Środa (15.09) będzie ostatnim w tym tygodniu tak słonecznym dniem. Przez większą część dnia nigdzie nie spodziewamy się opadów. Po południu na zachodzie kraju zacznie się chmurzyć, a pod wieczór padać, co będzie oznaką nadciągających większych zmian w pogodzie.
Temperatura maksymalna wyniesie od 18 stopni na Suwalszczyźnie przez 23-25 stopni na większym obszarze do 27 stopni na Dolnym Śląsku. Wiatr z kierunku południowego i południowo-wschodniego będzie wiać słabo, najwyżej umiarkowanie.
Ciśnienie będzie lekko podwyższone i będzie spadać. Barometry pokażą w samo południe od 1014 hPa na zachodnim Pomorzu do 1019 hPa na Podlasiu. Biomet pozostanie korzystny dla naszego samopoczucia.
Noc ze środy na czwartek (15/16.09) przyniesie nam front atmosferyczny, a wraz z nim deszcze wędrujące z zachodu na wschód kraju. Sprowadzą one, najpierw do północno-zachodnich regionów, chłodniejsze powietrze polarno-morskie.

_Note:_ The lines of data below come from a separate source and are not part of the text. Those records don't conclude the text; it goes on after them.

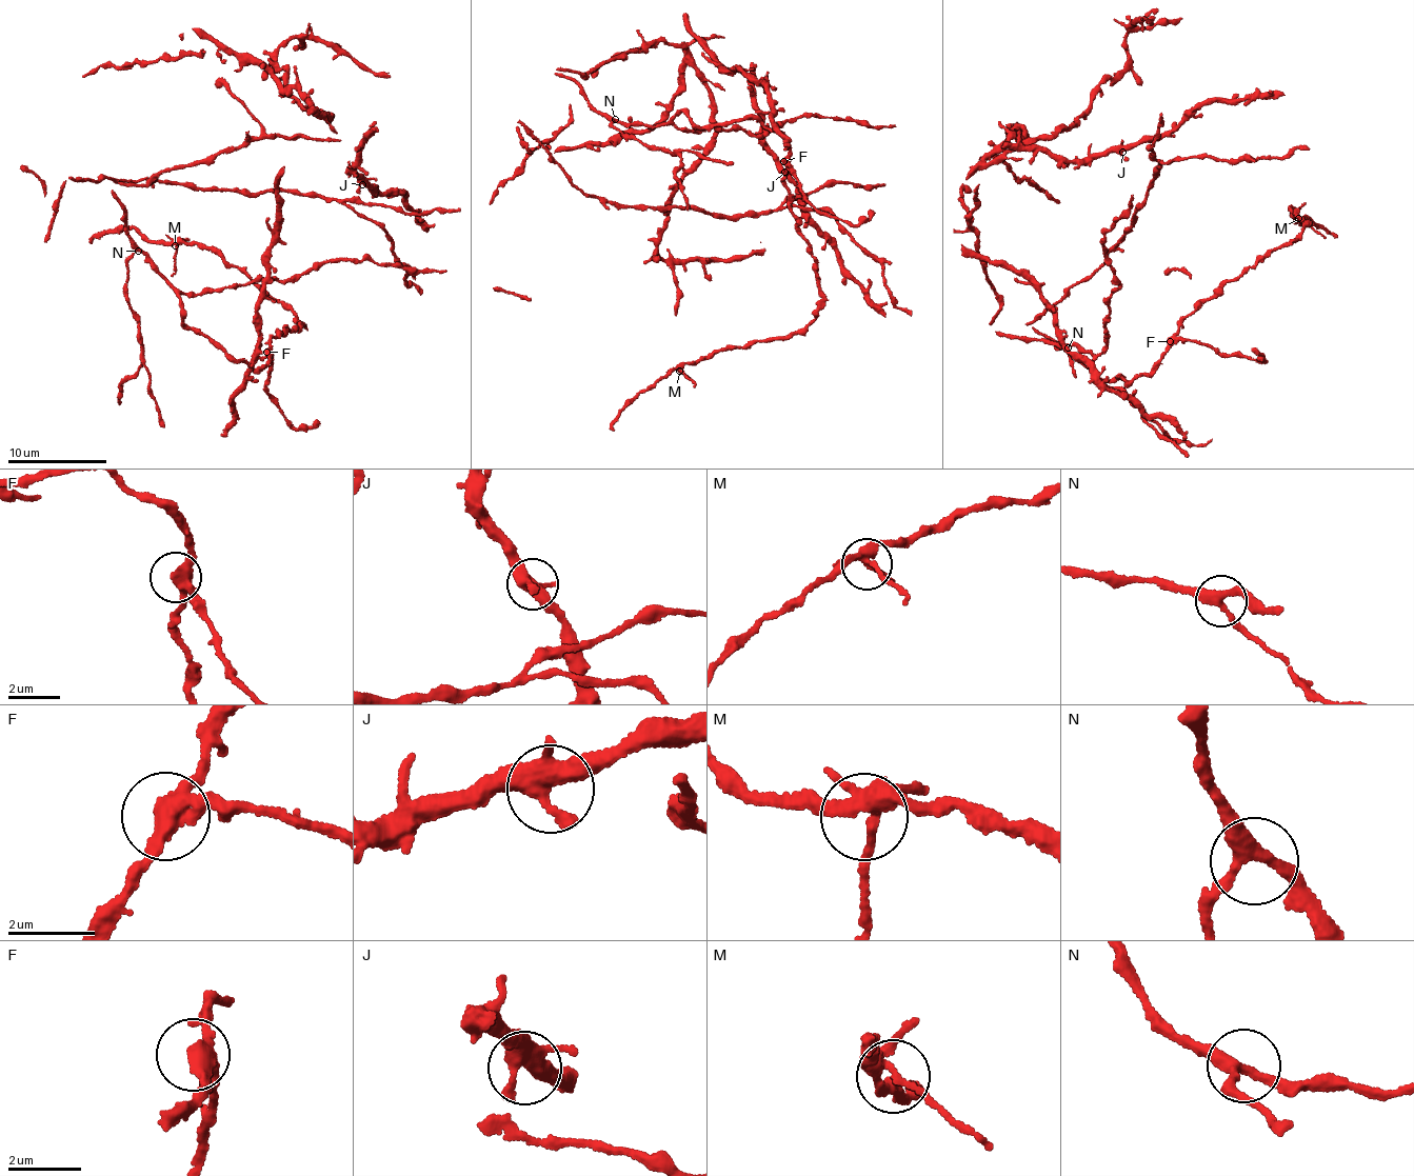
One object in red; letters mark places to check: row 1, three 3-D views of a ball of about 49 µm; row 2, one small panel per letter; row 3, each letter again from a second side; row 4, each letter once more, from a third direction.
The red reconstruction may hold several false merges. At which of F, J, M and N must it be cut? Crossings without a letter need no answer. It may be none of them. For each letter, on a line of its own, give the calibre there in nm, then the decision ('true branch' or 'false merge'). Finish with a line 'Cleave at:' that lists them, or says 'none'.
F: 360 nm thick; true branch
J: 400 nm thick; true branch
M: 280 nm thick; true branch
N: 280 nm thick; true branch
Cleave at: none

Czwartek (16.09) w większości regionów minie pod znakiem przeważającego zachmurzenia i opadów deszczu, a miejscami także słabych burz. Tylko na wschodzie padać nie powinno, ale zacznie się chmurzyć. Najmocniej padać będzie na Pomorzu, Warmii, Mazurach i Podlasiu, gdzie spadnie nawet do 20-30 mm deszczu.
To będzie ostatni tak ciepły dzień w tym roku, z temperaturą przekraczającą miejscami 25 stopni. Na większym obszarze odnotujemy od 20 do 24 stopni, a na bardzo deszczowej północy zaledwie 17 stopni.
W piątek (17.09) obudzimy się w zupełnie innej, jesiennej rzeczywistości pogodowej, ponieważ za oknem ujrzymy ponure krajobrazy, deszcze i niską temperaturę nie wyższą niż od 13 do 19 stopni. Kolejnych wiele dni już poniżej 20 stopni, przeważnie w okolicach 15 stopni, z chmurzącym się niebem i opadami.